══ Exercise data

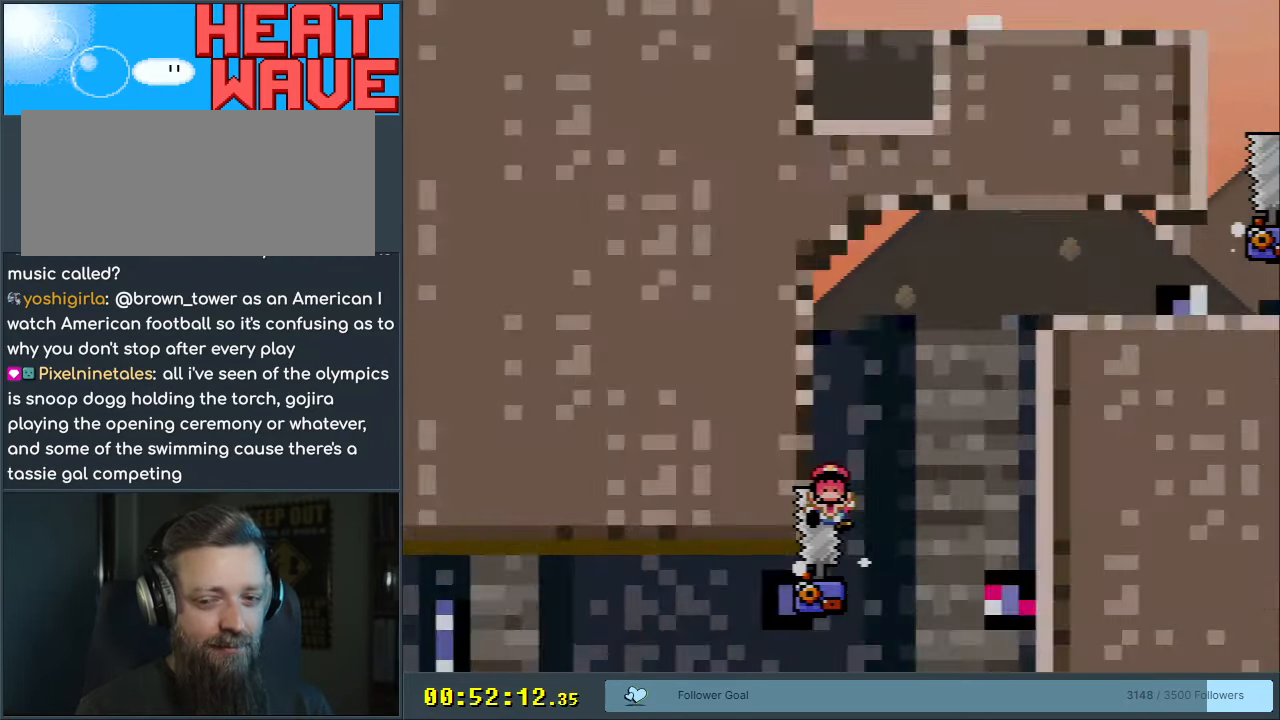
{"buttons": ["A", "X"], "events": [[33, "A", "up"], [67, "A", "down"], [200, "A", "up"], [450, "X", "down"], [467, "A", "down"]]}
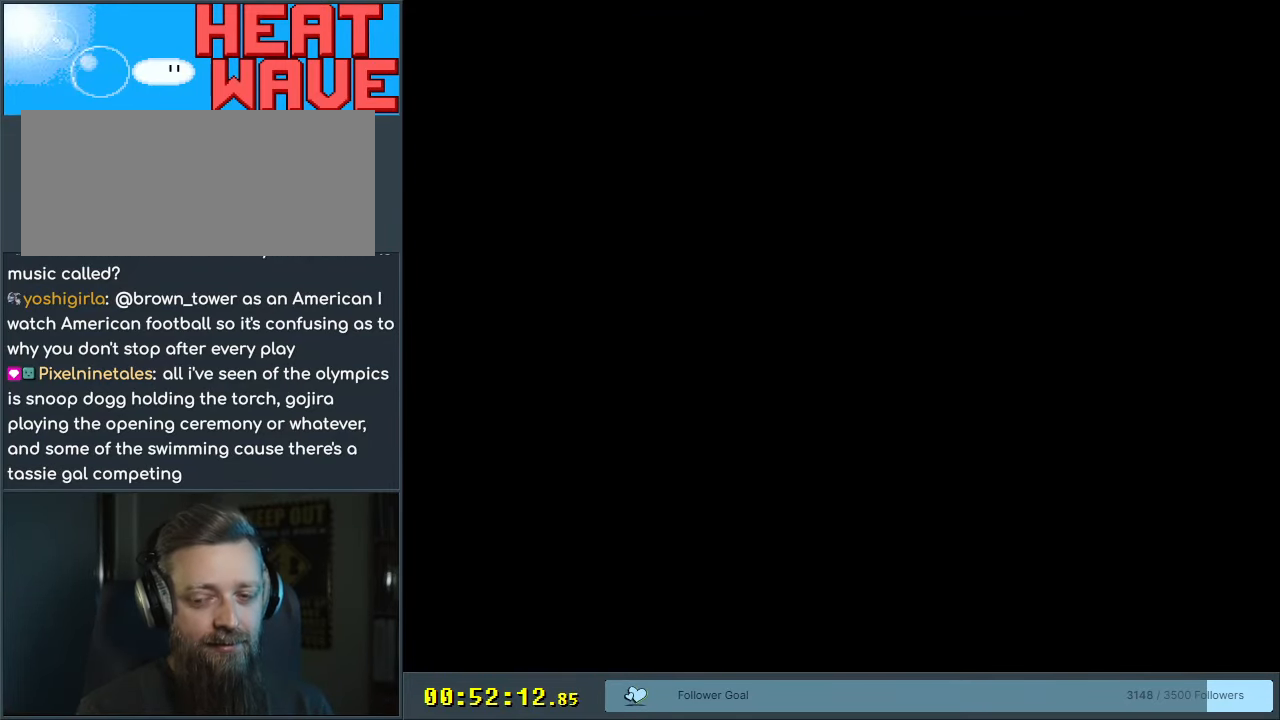
{"buttons": [], "events": [[267, "A", "up"], [300, "X", "up"]]}
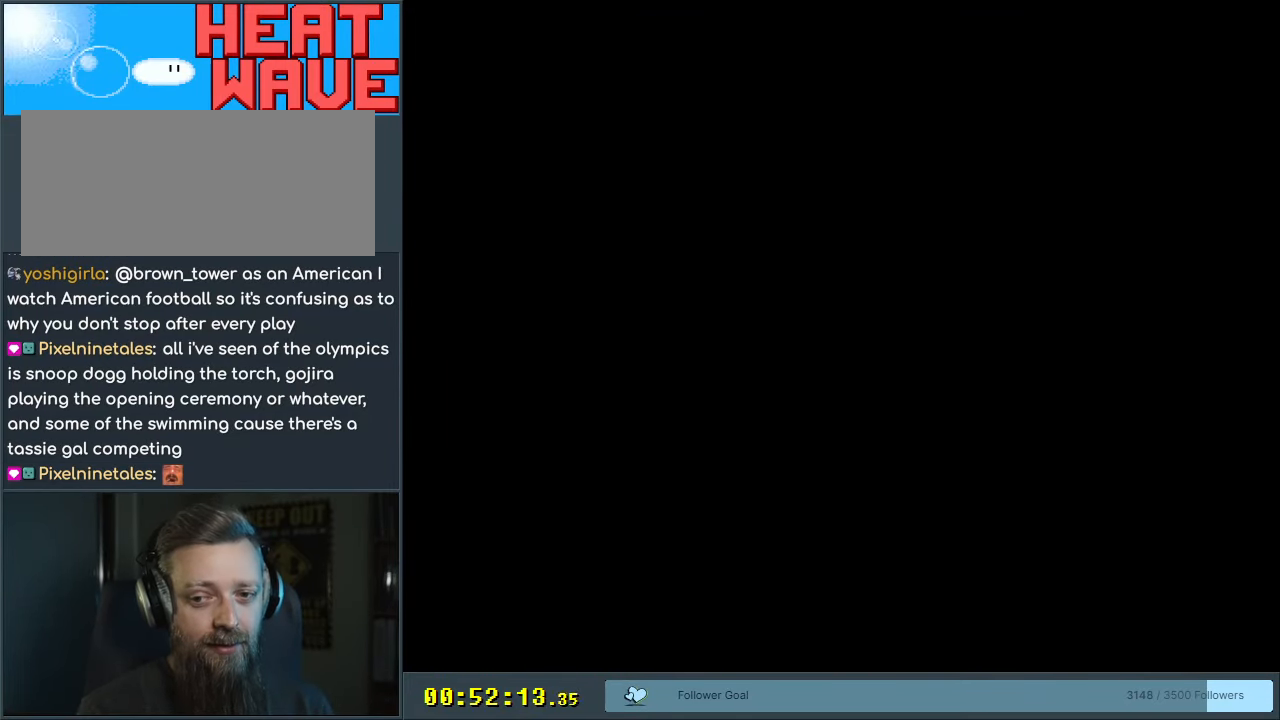
{"buttons": [], "events": [[233, "X", "down"], [417, "X", "up"]]}
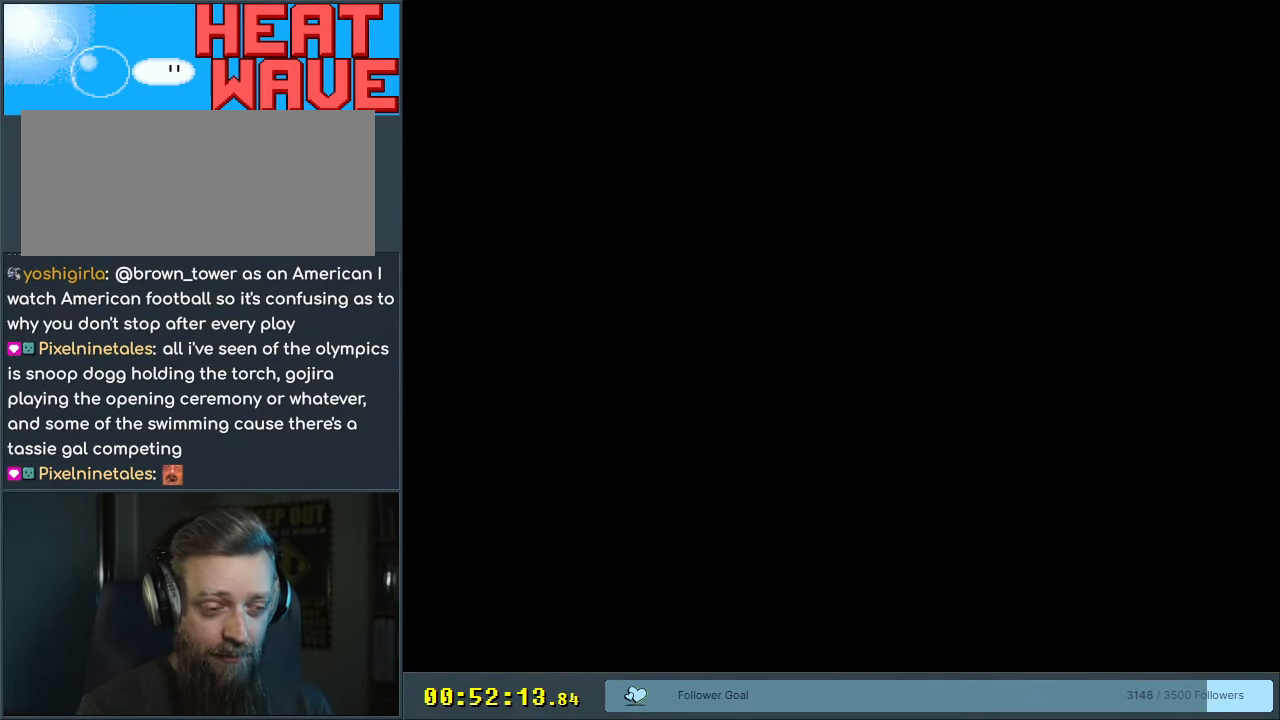
{"buttons": ["X", "DPAD_RIGHT"], "events": [[150, "X", "down"], [267, "DPAD_RIGHT", "down"]]}
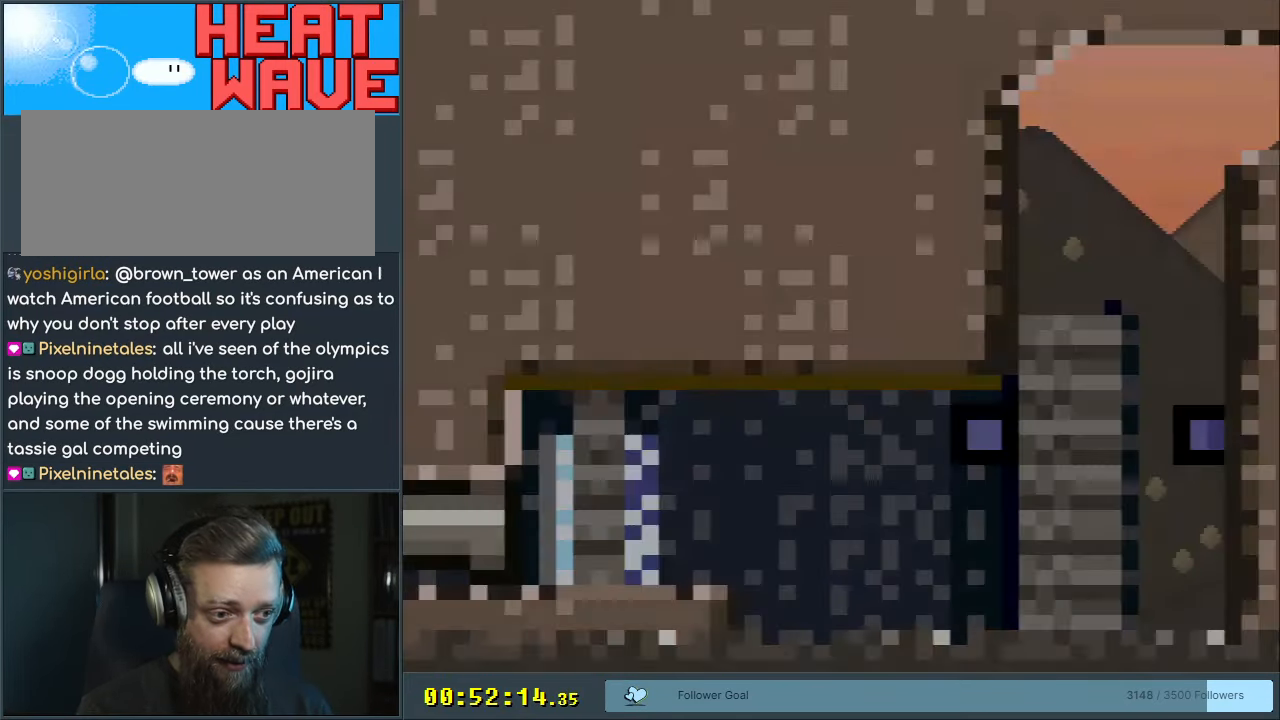
{"buttons": ["A", "X", "DPAD_RIGHT"], "events": [[433, "A", "down"]]}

════

:: Task directions ::
The records must appear again word for word, though none of their pictures should.

:: Your response ::
{"buttons": ["A", "X"], "events": [[33, "A", "up"], [67, "A", "down"], [200, "A", "up"], [450, "X", "down"], [467, "A", "down"]]}
{"buttons": [], "events": [[267, "A", "up"], [300, "X", "up"]]}
{"buttons": [], "events": [[233, "X", "down"], [417, "X", "up"]]}
{"buttons": ["X", "DPAD_RIGHT"], "events": [[150, "X", "down"], [267, "DPAD_RIGHT", "down"]]}
{"buttons": ["A", "X", "DPAD_RIGHT"], "events": [[433, "A", "down"]]}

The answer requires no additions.